Hal yang lucu di sini adalah hanya karena Ma Kuru pernah memberi masukan kepada Duke, maka si Kriesto langsung berkesimpulan bahwa Ma Kuru sudah sering mengikuti/membaca perdebatannya dengan Duke. Padahal masukan dari seseorang terhadap orang lain tidak harus selalu membaca perdebatan mereka. Sepanjang pengalaman saya, beberapa kali saya pernah di inbox melalui Facebook oleh beberapa teman yang meminta pendapat tentang suatu isu yang sedang didiskusikannya dengan orang lain entah dimana. Saya cukup meminta informasi seperlunya (poin – poin inti) terkait isu yang sedang dibahas tanpa perlu membaca keseluruhan diskusi mereka atau dengan siapa dia berdiskusi dan itu berhasil dengan baik asalkan kita mengerti dan paham isunya. Postingan Ma Kuru dan Duke mengkonfirmasi hal bahwa itulah juga yang terjadi antara Duke dan Ma Kuru. Mungkin si Kriesto tidak punya kemampuan ini sehingga dia perlu mengikuti/membaca debat baru bisa beri masukan pada orang yang meminta pendapatnya. Namun demikian, hanya karena dia tidak punya kemampuan itu, tidak berarti orang lain pun sama tidak mampunya seperti dia. Di samping itu rupanya si Kriesto juga perlu belajar membangun argumen lagi karena pengakuan Ma Kuru tentang memberi masukan kepada Duke tersebut yang dipake Kriesto sebagai premis – premis untuk mendukung kesimpulannya tidak menjustifikasi kesimpulan bahwa Ma Kuru sering mengikuti diskusinya dengan Duke  Ini adalah konstruk argumen yang fatal cacat karena premis – premis yang di pakai tidak relevan untuk mendukung kesimpulan/tuduhannya.

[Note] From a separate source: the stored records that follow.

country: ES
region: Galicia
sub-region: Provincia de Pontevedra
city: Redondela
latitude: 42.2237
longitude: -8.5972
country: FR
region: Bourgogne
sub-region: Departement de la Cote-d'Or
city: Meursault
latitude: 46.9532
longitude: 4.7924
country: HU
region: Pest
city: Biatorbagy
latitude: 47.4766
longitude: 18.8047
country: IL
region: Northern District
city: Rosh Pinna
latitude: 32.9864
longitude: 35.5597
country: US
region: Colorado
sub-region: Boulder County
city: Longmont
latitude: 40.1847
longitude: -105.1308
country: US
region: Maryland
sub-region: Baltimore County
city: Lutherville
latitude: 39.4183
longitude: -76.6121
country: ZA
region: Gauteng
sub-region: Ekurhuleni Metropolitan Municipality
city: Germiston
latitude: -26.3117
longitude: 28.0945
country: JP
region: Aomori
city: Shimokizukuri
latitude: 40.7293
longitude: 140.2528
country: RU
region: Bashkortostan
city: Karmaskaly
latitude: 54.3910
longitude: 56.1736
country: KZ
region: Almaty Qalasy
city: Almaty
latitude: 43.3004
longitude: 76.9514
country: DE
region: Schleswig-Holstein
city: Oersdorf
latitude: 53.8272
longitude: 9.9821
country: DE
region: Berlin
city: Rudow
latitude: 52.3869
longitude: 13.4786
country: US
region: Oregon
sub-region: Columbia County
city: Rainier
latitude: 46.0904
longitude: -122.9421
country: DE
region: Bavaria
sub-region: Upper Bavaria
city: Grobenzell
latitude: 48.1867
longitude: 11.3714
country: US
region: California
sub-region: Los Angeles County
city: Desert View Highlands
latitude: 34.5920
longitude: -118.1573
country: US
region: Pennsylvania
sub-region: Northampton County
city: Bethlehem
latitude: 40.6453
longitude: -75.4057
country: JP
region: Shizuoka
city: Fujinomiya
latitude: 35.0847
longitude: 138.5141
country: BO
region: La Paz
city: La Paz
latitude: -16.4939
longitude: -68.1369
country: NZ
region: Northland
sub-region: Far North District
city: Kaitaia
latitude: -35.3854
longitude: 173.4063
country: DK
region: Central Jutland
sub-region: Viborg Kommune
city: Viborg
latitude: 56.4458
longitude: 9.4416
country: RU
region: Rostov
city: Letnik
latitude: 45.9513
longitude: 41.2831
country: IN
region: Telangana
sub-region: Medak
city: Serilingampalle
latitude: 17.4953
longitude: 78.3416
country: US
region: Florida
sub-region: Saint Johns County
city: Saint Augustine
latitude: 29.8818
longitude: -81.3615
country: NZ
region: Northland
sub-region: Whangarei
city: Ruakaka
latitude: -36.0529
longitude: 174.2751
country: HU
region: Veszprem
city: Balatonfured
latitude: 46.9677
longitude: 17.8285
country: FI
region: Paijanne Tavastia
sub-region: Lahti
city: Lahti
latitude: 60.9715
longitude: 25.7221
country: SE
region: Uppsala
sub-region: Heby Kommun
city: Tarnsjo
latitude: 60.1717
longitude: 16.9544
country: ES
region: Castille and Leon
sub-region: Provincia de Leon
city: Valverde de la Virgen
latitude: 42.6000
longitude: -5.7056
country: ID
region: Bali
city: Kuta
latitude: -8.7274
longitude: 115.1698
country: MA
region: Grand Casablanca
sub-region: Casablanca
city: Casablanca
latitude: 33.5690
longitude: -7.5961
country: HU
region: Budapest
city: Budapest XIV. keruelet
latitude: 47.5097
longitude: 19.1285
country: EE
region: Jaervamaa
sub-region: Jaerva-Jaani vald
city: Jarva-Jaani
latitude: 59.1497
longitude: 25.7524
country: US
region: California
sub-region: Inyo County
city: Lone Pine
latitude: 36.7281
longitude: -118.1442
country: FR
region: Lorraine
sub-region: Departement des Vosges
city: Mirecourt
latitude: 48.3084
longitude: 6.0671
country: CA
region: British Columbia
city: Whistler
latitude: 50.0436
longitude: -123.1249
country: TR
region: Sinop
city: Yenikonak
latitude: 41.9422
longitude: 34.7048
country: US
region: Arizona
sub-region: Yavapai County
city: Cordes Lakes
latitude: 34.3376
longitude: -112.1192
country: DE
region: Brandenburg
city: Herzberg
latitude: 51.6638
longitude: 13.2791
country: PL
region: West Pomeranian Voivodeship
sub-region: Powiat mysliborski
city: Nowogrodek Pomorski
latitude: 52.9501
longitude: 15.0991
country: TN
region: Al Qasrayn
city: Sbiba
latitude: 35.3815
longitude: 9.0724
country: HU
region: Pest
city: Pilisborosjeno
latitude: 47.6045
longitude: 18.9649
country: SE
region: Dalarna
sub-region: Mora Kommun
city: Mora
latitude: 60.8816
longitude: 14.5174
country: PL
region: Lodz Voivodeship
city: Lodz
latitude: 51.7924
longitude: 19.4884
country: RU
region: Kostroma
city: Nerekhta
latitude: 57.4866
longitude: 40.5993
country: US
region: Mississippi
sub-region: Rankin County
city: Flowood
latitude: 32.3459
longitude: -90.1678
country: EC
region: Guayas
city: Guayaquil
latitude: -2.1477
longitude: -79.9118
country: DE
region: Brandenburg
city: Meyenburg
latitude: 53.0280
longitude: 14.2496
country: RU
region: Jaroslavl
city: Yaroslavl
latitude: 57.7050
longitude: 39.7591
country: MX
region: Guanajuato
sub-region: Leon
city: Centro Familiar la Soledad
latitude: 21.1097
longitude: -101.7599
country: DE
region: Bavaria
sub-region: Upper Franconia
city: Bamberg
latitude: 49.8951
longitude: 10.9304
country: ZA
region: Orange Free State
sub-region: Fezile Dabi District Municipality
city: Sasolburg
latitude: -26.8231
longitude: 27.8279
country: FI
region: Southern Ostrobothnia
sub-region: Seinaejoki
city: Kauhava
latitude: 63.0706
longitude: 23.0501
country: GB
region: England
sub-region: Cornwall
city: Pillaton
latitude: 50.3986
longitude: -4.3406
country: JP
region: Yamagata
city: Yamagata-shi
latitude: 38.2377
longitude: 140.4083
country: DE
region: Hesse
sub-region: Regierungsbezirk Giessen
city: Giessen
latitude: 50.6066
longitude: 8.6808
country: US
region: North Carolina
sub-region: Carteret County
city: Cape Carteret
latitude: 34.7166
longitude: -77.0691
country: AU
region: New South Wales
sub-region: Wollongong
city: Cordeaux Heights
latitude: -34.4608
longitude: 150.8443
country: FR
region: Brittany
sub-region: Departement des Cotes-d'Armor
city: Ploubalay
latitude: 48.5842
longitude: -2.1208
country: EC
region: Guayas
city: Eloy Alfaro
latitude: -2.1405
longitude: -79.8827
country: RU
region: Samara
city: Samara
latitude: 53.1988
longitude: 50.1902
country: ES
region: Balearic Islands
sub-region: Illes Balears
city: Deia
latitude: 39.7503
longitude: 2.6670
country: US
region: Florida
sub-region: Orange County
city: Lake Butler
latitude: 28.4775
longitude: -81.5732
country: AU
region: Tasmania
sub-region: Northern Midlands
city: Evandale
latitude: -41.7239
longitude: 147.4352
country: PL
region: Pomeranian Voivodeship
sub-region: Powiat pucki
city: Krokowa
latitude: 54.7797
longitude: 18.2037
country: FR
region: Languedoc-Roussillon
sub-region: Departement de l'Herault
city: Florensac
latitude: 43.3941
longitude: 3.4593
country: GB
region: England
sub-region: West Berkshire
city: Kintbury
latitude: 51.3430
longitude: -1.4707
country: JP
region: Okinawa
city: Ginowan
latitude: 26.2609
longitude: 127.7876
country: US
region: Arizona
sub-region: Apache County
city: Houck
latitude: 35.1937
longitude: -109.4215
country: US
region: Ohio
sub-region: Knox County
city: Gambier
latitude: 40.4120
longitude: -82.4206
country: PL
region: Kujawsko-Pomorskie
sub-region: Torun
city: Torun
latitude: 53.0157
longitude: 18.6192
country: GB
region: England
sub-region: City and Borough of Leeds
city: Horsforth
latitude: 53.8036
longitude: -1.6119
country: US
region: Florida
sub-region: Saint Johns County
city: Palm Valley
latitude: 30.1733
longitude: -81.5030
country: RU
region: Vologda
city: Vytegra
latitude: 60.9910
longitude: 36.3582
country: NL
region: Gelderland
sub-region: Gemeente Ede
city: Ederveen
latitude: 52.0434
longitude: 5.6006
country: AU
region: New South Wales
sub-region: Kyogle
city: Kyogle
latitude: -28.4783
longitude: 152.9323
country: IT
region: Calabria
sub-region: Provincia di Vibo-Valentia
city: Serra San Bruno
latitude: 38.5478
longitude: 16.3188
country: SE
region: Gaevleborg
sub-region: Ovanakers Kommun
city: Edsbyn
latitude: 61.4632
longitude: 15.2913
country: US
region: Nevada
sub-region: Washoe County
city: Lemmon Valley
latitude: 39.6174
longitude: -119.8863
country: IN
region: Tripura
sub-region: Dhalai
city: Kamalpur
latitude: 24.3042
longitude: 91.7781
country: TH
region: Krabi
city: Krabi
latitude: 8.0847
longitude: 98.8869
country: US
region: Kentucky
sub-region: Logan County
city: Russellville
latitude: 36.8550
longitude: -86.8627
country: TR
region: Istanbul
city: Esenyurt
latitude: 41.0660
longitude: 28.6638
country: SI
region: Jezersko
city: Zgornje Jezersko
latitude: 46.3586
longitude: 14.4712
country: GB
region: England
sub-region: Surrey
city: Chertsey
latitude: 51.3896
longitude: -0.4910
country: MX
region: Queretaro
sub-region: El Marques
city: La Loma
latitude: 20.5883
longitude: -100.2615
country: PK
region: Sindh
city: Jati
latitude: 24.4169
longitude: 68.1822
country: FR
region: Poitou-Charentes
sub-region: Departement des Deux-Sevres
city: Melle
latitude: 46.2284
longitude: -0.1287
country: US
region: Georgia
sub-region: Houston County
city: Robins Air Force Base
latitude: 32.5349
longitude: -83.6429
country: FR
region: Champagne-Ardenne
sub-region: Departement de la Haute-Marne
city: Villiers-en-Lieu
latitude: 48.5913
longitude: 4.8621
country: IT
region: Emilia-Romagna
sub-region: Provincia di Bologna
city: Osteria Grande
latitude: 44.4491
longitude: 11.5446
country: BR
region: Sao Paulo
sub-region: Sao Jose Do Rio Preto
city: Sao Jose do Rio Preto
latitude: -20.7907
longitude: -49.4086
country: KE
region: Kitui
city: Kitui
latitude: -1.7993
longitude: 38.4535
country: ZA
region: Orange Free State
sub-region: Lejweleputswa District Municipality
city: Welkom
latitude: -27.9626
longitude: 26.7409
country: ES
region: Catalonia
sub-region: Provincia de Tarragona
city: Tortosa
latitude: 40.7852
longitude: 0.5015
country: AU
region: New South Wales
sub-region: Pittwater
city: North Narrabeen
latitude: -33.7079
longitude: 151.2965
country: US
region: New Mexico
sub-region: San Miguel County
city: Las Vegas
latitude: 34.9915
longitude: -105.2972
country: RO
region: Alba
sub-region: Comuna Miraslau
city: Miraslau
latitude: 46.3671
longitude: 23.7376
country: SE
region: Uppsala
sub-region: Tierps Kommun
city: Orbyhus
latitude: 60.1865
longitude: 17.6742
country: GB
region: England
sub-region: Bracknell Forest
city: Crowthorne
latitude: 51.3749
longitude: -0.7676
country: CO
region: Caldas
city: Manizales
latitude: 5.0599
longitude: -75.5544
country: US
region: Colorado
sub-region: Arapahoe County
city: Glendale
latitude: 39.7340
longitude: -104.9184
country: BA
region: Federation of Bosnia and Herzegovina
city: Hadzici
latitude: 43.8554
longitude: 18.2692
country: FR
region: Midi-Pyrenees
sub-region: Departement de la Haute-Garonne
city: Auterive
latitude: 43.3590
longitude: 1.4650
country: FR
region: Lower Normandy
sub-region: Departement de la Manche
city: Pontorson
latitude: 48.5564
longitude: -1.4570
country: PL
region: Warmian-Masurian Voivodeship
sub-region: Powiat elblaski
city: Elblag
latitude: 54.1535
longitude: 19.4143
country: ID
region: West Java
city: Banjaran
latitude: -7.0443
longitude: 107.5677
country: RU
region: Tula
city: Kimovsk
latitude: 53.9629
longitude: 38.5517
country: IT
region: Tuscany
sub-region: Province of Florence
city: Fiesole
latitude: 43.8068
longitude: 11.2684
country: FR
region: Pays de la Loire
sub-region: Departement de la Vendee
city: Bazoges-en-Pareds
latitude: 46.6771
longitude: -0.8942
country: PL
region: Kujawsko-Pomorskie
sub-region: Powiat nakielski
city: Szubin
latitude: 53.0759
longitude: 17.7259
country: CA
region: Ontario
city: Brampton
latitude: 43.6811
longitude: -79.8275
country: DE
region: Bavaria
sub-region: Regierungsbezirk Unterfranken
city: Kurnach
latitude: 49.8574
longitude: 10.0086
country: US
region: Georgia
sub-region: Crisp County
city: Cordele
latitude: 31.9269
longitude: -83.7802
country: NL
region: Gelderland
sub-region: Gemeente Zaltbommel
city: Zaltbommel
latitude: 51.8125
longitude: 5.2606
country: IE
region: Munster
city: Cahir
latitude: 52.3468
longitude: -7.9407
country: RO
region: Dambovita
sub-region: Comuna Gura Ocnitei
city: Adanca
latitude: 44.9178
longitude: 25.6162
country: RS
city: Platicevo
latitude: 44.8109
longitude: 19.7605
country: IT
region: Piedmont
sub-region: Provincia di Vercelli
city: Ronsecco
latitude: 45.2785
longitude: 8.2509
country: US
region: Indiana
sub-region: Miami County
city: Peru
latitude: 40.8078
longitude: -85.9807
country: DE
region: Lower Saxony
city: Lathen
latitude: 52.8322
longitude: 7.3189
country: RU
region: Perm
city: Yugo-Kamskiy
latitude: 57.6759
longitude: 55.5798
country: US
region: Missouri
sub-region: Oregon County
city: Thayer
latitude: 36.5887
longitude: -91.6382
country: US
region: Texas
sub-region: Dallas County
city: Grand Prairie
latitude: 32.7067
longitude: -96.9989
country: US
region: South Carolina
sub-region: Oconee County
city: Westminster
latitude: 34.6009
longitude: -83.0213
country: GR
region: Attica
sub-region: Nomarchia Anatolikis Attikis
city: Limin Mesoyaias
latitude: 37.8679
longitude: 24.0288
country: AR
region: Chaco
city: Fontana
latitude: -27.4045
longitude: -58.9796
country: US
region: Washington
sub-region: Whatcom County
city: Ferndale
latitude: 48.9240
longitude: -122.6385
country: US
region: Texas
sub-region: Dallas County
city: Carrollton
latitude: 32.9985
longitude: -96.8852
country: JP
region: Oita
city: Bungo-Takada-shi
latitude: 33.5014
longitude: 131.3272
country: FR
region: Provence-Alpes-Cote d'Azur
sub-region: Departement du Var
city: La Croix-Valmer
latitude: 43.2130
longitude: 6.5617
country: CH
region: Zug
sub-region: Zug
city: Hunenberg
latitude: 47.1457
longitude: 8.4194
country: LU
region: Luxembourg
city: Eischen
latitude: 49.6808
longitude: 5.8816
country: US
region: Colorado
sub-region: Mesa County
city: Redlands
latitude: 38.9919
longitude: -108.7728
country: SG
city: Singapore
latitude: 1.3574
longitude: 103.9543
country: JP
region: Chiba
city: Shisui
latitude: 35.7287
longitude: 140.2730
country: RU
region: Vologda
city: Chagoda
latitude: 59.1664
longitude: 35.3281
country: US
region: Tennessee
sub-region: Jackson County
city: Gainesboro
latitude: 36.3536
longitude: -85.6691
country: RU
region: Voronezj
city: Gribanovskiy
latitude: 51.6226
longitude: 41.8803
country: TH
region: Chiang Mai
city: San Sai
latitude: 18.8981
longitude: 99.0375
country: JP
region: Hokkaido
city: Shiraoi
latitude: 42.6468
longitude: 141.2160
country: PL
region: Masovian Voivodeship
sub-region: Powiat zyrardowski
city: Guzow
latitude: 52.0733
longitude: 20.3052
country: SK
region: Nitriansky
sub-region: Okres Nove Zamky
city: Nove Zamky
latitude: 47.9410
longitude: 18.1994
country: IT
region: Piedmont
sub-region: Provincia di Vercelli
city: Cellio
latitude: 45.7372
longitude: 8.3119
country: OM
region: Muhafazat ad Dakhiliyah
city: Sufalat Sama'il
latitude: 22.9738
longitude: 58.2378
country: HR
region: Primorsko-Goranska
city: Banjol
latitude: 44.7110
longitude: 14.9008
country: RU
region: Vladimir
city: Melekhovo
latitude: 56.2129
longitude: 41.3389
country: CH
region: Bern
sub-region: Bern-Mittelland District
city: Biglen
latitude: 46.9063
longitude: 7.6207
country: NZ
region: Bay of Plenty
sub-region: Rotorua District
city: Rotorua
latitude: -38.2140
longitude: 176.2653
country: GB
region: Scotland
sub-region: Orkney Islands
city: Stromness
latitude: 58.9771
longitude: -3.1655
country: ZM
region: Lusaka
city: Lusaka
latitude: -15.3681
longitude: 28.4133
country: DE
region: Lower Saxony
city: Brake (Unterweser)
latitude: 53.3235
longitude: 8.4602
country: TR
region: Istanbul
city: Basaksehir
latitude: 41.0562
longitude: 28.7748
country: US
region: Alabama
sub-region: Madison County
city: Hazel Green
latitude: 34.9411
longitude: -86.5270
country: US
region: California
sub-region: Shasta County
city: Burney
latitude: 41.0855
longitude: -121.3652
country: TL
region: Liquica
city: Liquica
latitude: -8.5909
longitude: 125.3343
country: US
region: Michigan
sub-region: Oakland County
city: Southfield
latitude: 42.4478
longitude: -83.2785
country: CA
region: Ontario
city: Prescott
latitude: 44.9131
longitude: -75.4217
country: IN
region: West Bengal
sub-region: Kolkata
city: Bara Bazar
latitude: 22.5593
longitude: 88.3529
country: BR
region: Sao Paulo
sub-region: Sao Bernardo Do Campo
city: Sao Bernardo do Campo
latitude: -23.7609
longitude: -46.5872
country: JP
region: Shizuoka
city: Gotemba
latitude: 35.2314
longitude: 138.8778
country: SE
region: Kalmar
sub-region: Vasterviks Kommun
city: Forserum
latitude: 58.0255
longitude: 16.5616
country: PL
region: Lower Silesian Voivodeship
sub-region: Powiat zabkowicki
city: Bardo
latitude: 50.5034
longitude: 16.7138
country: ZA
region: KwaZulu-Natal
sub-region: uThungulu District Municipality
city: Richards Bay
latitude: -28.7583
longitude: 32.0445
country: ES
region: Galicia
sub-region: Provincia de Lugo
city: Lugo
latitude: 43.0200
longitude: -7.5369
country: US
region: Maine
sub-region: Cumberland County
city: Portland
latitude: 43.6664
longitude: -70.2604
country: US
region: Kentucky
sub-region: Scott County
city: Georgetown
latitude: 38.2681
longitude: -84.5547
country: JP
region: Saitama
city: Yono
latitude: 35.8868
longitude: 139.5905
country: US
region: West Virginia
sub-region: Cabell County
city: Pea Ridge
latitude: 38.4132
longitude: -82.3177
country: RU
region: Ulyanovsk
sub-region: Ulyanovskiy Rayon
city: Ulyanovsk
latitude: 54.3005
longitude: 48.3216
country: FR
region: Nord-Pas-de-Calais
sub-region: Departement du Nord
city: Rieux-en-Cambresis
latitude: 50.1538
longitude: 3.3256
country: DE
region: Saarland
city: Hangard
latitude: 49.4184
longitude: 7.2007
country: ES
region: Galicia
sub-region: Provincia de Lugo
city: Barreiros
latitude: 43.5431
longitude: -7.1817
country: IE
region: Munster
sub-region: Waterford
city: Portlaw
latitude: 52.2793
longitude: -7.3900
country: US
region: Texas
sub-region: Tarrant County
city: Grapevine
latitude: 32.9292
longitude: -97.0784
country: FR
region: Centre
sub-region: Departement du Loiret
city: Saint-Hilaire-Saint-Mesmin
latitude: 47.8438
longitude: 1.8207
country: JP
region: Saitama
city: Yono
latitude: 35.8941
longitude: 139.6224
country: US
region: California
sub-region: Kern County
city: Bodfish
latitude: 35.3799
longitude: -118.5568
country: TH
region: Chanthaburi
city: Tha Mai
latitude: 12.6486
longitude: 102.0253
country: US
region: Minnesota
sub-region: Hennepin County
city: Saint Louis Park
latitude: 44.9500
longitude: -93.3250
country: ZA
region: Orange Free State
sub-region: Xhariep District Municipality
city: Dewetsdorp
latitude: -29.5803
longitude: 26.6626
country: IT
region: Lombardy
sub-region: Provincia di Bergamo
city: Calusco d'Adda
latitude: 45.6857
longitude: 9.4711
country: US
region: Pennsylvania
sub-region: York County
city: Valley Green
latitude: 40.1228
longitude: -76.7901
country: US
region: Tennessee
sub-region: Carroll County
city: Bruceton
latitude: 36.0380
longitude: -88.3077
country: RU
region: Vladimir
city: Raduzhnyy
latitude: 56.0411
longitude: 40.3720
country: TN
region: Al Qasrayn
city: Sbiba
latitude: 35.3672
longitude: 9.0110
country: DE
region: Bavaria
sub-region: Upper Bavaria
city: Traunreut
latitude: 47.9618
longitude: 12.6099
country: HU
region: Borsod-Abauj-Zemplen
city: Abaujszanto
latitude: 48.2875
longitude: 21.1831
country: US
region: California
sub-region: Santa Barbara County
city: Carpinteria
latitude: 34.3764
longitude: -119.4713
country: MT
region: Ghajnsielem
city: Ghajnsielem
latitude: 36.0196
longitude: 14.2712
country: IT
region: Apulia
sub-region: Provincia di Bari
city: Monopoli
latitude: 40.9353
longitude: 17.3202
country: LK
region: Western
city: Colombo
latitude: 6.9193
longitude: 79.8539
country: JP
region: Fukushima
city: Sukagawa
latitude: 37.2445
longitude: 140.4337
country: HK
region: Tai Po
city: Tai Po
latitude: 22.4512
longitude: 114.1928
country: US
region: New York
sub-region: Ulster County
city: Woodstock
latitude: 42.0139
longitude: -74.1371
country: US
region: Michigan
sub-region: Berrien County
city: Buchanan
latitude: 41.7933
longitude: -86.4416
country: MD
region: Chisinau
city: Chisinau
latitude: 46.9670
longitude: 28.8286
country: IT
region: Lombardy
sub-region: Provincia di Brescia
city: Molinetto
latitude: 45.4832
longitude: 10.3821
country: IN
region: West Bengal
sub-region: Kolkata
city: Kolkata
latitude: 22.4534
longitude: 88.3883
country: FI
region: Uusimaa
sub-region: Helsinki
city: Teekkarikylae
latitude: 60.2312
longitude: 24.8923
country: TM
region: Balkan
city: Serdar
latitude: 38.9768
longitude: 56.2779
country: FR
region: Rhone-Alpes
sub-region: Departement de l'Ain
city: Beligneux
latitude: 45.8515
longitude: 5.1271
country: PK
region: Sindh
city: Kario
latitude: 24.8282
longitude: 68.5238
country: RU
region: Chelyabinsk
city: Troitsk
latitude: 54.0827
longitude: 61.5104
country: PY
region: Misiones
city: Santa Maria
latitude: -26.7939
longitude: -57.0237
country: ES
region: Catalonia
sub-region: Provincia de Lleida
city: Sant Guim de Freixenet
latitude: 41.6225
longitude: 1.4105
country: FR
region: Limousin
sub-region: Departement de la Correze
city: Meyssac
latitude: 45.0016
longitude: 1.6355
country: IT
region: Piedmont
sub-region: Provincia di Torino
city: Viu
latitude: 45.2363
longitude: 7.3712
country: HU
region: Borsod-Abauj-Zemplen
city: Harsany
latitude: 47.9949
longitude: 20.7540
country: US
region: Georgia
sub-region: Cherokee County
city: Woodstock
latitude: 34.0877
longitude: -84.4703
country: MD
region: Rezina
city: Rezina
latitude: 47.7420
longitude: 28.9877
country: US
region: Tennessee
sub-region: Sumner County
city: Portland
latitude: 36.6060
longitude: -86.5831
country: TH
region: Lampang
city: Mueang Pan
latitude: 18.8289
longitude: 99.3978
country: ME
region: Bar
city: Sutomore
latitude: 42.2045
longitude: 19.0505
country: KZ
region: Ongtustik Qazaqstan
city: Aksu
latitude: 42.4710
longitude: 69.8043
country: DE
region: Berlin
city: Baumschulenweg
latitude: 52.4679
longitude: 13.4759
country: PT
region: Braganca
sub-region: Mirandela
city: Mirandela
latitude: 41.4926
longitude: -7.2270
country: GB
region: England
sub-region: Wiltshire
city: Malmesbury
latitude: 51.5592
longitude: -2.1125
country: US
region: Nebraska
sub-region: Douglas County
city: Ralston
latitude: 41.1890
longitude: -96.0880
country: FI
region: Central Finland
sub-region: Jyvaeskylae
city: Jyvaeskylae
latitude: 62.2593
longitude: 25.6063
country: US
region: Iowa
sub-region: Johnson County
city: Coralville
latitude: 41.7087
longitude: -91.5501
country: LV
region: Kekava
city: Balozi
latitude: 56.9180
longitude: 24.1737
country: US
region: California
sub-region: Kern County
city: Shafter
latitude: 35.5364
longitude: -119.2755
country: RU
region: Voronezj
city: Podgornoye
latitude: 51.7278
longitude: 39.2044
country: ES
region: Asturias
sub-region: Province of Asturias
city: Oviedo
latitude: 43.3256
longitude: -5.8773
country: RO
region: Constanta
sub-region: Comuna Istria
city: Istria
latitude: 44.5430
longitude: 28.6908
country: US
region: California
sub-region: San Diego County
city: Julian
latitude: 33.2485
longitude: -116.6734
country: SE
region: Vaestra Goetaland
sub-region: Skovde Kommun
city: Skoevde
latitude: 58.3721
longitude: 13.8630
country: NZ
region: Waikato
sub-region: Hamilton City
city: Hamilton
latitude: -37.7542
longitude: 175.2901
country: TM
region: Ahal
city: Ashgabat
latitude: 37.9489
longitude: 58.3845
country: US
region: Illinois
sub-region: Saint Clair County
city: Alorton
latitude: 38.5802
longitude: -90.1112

Ketiga, dalam paragraf – paragraf selanjutnya dari tanggapan si Kriesto terhadap tulisan Ma Kuru adalah bentuk – bentuk pengulangan argumen sebelum – sebelumnya yang sudah saya bantah di atas sehingga ini menunjukan bukti ketidakmampuan si Kriesto dalam bernalar atau berlogika. Kriesto kembali menuduh Ma Kuru telah menuduhnya orang yang sama dengan Wahyu. Jika kita baca komentar Ma Kuru sama sekali tidak menuduh demikian melainkan hanya menyampaikan refleksi pikiran Ma Kuru terkait hal tersebut tanpa maksud menuduh si Kriesto. Simak kalimat Ma Kuru berikut dan tanggapan si Kriesto yang pure strawman :

Ma Kuru : Nah, kalau saya perhatikan, si Kriesto ini memiliki kemiripan yang sangat besar dengan orang lainyang juga mengaku diri Katolik dan juga pekerjaan sehari-harinya di Facebook adalah pergi dari satu status orang Kristen ke status orang Kristen yang lain dan mengata-ngatai mereka sesat atau memaki-maki mereka sebagai bodoh. Orang itu menyebut diri sebagai Wahyu Renaldy. Karena itu kiranya tidaklah tak beralasan untuk mengatakan bahwa si Papa kriesto adalah si Wahyu Renaldy. Kalaupun misalnya ternyata mereka berdua hanya orang yang berbeda dengan template sikap dan perilaku serta pemikiran yang sama (atau setidaknya sangat mirip), hal itu tidak relevan dengan isu yang saya angkat karena yang perlu diperhatikan adalah sikap dan pemikirannya yang perlu dihindari terlepas terlepas dari apakah keduanya orang yang sama atau tidak.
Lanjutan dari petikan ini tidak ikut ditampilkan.